大手メディア「事実上、日米台で『チップ3』と呼ばれている」

あくまで「他のメディアに比べて相対的に」ですが、保守とされるメディアは日米韓協力に賛成するほうです。半導体関連でも、基本的には日米と協力しようという話がほとんどで、最近はあまり聞かなくなったものの「チップ4」関連でも早く参加すべきだという記事が主流でした。ただ、朝鮮日報は前からチップ4には賛成しながらも、「チップ4で韓国が担う役割がどういうものなのか、具体的に見えない」としながら、日米台韓の協力において、韓国だけ立ち位置がズレているとする記事を載せてきました。

今年1月には本ブログでも取り上げたことがありますが、「米国が主導する半導体サプライチェーン協力体チップ4でも、我が国の役割は曖昧であるという指摘が出ている。日本と台湾は米国と具体的な技術協力を議論、実益を得ているが、私たちはチップ4参加を公式化しただけであまり進捗がない」、「日本は自国統合半導体企業ラピダスを掲げ、米国情報技術(IT)企業IBMとファウンドリー分野技術協力計画を発表した。米国はグローバルサプライチェーン協力を強調しているが、尹政権はまだ関連議論をしていないことが分かった」などの内容でした。

 

これらの記事が強調するのはいつもファウンドリー分野です。ファウンドリー市場、TSMC60%、サムスン12%の現状に、「日米連合」が入ってくると、まっさきに韓国と衝突するしかない、というのです。しかも、台湾はその日米と強く協力関係にある、と。今日も同じ趣旨の記事がありましたが、なんと『日米台で事実上のチップ3になっている』とするなど、緊張感を増やすています。今回は特に後工程部門の話が多く、後工程分野で日本はトップレベルの企業をいくつも持っていて、相対的に有利な立場にある、などです。以下、<<~>>で引用してみます。

 

<<・・30年ぶりの「半導体復興」を夢見る日本が一番最初にぶつかる対象は、我が国だ。日本は昨年11月、トヨタ、ソニー、ソフトバンクなど自国代表8大企業をまとめて「ラピダス」という半導体企業を作り、2027年2ナノ半導体生産を目標に掲げた。米国IBMは現在、40ナノレベルのラピダスの2ナノを現実化させる「技術パートナー」として合流している。

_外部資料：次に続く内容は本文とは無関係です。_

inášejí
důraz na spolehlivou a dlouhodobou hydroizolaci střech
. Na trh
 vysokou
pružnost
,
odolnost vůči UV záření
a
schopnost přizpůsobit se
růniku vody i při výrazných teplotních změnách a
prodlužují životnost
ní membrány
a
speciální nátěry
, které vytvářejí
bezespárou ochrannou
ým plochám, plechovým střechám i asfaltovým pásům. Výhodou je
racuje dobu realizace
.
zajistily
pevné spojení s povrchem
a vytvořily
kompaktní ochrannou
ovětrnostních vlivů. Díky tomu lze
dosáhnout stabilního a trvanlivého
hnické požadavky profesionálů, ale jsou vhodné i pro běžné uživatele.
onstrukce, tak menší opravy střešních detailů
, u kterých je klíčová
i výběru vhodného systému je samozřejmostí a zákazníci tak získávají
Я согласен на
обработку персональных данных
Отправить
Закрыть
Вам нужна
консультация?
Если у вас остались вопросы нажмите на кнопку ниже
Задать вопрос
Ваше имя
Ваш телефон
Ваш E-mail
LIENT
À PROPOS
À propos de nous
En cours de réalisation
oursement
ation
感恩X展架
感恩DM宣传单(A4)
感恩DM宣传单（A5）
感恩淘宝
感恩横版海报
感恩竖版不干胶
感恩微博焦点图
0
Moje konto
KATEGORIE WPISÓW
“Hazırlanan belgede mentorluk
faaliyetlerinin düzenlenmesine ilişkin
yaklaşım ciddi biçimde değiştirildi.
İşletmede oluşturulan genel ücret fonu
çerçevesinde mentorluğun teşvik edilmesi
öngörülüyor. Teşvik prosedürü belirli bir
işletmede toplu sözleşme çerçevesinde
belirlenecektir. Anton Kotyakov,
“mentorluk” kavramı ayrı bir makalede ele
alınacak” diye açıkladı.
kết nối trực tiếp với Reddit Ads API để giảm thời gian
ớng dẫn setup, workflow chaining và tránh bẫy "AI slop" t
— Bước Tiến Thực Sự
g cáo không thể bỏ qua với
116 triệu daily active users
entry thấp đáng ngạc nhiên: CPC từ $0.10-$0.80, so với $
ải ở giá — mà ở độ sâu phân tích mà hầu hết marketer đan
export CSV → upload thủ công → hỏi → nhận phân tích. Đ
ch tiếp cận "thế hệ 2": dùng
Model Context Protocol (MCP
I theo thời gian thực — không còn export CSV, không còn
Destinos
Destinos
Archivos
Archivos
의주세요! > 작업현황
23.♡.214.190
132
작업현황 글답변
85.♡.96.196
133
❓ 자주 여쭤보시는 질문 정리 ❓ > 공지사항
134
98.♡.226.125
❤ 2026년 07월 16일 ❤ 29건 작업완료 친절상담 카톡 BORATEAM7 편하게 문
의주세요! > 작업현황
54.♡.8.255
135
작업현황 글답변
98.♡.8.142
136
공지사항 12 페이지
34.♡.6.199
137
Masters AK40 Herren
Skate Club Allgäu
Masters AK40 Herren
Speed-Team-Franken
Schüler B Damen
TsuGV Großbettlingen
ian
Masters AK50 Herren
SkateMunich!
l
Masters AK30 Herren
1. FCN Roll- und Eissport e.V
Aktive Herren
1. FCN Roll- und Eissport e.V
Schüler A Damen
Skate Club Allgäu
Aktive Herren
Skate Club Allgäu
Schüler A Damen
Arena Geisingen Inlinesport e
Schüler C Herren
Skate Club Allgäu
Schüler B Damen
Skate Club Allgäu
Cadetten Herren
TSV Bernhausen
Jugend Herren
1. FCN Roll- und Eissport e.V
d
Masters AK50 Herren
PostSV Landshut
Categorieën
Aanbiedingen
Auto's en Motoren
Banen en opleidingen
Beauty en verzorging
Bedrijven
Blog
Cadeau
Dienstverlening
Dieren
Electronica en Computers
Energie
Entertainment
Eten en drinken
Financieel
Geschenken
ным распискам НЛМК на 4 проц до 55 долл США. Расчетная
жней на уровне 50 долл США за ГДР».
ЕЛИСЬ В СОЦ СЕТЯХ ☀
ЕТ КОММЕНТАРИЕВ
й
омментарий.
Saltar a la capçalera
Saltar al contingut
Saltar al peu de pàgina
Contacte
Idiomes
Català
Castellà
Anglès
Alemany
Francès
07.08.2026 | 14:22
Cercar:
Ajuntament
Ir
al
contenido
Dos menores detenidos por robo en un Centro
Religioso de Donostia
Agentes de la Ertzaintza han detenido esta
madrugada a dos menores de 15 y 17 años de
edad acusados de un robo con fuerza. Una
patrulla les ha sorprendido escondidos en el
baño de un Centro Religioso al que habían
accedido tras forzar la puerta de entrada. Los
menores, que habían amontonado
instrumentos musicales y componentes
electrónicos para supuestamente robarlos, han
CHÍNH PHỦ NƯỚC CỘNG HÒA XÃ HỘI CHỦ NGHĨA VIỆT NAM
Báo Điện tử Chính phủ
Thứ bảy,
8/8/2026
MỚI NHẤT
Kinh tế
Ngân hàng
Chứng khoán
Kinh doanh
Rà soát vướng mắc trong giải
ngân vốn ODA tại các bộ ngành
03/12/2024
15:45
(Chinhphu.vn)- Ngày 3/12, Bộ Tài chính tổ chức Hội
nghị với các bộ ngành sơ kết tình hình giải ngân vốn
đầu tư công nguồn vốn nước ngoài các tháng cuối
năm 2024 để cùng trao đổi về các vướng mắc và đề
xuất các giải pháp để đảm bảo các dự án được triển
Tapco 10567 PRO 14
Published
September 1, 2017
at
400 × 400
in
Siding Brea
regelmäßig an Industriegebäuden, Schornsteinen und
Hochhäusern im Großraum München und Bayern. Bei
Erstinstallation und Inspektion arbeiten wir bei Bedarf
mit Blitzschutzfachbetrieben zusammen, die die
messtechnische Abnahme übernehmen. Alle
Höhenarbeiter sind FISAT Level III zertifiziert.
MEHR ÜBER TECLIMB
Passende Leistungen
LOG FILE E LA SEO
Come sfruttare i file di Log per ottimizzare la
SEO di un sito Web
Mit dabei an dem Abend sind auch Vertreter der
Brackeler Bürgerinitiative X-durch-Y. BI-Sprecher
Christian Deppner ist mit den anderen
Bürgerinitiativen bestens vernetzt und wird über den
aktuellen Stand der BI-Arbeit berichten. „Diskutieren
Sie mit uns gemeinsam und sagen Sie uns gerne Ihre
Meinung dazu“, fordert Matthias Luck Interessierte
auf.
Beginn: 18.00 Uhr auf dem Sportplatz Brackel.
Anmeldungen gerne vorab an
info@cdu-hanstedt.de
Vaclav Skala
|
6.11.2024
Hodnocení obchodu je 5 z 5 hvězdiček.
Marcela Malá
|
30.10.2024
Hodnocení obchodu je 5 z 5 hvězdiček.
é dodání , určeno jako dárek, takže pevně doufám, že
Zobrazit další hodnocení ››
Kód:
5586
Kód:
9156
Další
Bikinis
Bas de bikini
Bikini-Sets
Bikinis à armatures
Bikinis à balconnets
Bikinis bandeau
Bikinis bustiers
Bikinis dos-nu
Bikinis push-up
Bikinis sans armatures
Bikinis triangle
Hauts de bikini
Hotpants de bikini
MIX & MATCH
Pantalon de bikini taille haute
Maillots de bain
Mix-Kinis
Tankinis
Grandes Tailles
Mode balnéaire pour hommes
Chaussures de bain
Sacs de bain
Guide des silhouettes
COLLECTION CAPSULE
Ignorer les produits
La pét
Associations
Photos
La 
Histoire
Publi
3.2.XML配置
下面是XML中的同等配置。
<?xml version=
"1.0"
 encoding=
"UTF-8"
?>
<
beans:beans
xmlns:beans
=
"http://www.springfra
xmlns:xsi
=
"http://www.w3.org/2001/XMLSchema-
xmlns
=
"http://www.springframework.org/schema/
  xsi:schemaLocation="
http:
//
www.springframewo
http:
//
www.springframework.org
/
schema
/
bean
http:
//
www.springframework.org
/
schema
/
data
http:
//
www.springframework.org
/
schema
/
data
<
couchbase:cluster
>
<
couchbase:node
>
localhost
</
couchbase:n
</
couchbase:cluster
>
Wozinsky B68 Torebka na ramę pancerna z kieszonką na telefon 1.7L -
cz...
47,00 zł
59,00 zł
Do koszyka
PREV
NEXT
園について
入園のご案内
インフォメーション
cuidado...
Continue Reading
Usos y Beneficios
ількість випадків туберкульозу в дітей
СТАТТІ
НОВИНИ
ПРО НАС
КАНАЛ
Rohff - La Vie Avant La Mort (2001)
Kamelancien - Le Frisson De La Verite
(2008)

台湾TSMCが圧倒的なシェア(60%)で1位を守り、サムスン電子(12%)が後を追う世界半導体ファウンドリ(委託生産)市場に、強力な後発走者である「米日連合」が飛び込んだわけだ。

日本が主力する後工程分野は、システム半導体製造で最も注目される分野だ。髪の太さ10万分の1に該当する超微細ナノ工程高度化が物理限界に達し、後工程(包装・検査)分野で突破口を見つけるしかないからだ。 現在、日本にはイビデン、新光電気工業、レゾナックなど世界トップレベルの後工程分野企業が並んでいる。韓国はウェハに微細回路を刻む2ナノ前工程と後工程の両方で、日本と競争が避けられない状況だ。

 

グローバル協力も同じだ。 いわゆる「チップ4同盟」で、日本は米国、台湾と事実上「チップ3」という言葉が出るほど活発な協力関係を続けている。比較的離れている韓国とは異なる部分だ。米国、台湾半導体企業が日本に大規模生産拠点を増やせば、生態系の中心が日本に集まり、日本素材・装備企業の協力・供給でも自国が優先順位になる可能性がある(朝鮮日報)・・>>

記事はラプダスや日米台協力が成功できない可能性もあるものの、日本、米国、台湾はそれぞれ設計、素材・装備、先端製造で世界トップレベルであるため、その協力の結果は思ったより早く出るかもしれない、という意見を出す専門家もいる、としています。ある意味、1月の記事で「私たちの役割は?」としていたのと、同じ趣旨です。